==== EXTRACT TO READ ====

In Stroud , we explained that "sovereign immunity is a divisible concept," and we particularly distinguished a state's "immunity from suit in federal courts" from its sovereign "immunity from liability." 722 F.3d at 1301. Because "states can independently relinquish" parts of their sovereign immunity "without affecting others," id. , we concluded that "a state can waive its forum immunity but retain other aspects of sovereign immunity, including immunity from liability," id. at 1303. Accordingly, we held that the removal of a suit against the State of Alabama to federal court waived immunity from suit in a federal forum but did not waive immunity from liability. See id. at 1302–03.

Because Stroud was not an interlocutory appeal, we did not ask whether a denial of any one of the "multiple aspects" of state sovereign immunity, id. at 1301, is always immediately appealable, but the basic principles of the collateral-order doctrine make the answer to that question straightforward. As the Supreme Court has explained, denials of sovereign immunity are immediately appealable only because sovereign immunity includes "an immunity from suit," the "value" of which "is for the most part lost as litigation proceeds past motion practice." P.R.Aqueduct , 506 U.S. at 144, 145, 113 S.Ct. 684. It follows that interlocutory review of a denial of immunity from liability alone is not available.

==== RAW DATA ====

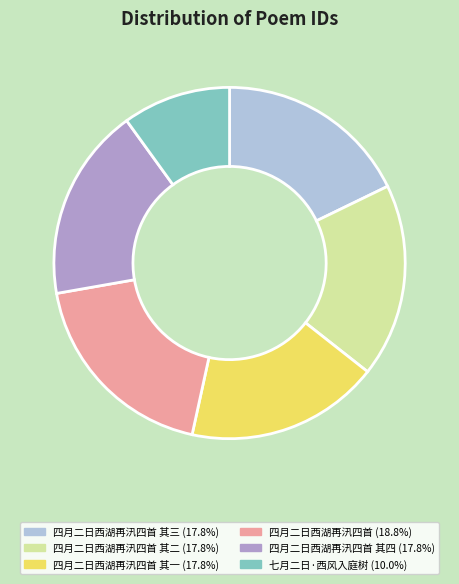

Is there a majority slice in this chart?

No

====

WHAT IS NEEDED
Reproduce the full passage on state sovereign immunity word for word.

EXPECTED OUTPUT
In Stroud , we explained that "sovereign immunity is a divisible concept," and we particularly distinguished a state's "immunity from suit in federal courts" from its sovereign "immunity from liability." 722 F.3d at 1301. Because "states can independently relinquish" parts of their sovereign immunity "without affecting others," id. , we concluded that "a state can waive its forum immunity but retain other aspects of sovereign immunity, including immunity from liability," id. at 1303. Accordingly, we held that the removal of a suit against the State of Alabama to federal court waived immunity from suit in a federal forum but did not waive immunity from liability. See id. at 1302–03.

Because Stroud was not an interlocutory appeal, we did not ask whether a denial of any one of the "multiple aspects" of state sovereign immunity, id. at 1301, is always immediately appealable, but the basic principles of the collateral-order doctrine make the answer to that question straightforward. As the Supreme Court has explained, denials of sovereign immunity are immediately appealable only because sovereign immunity includes "an immunity from suit," the "value" of which "is for the most part lost as litigation proceeds past motion practice." P.R.Aqueduct , 506 U.S. at 144, 145, 113 S.Ct. 684. It follows that interlocutory review of a denial of immunity from liability alone is not available.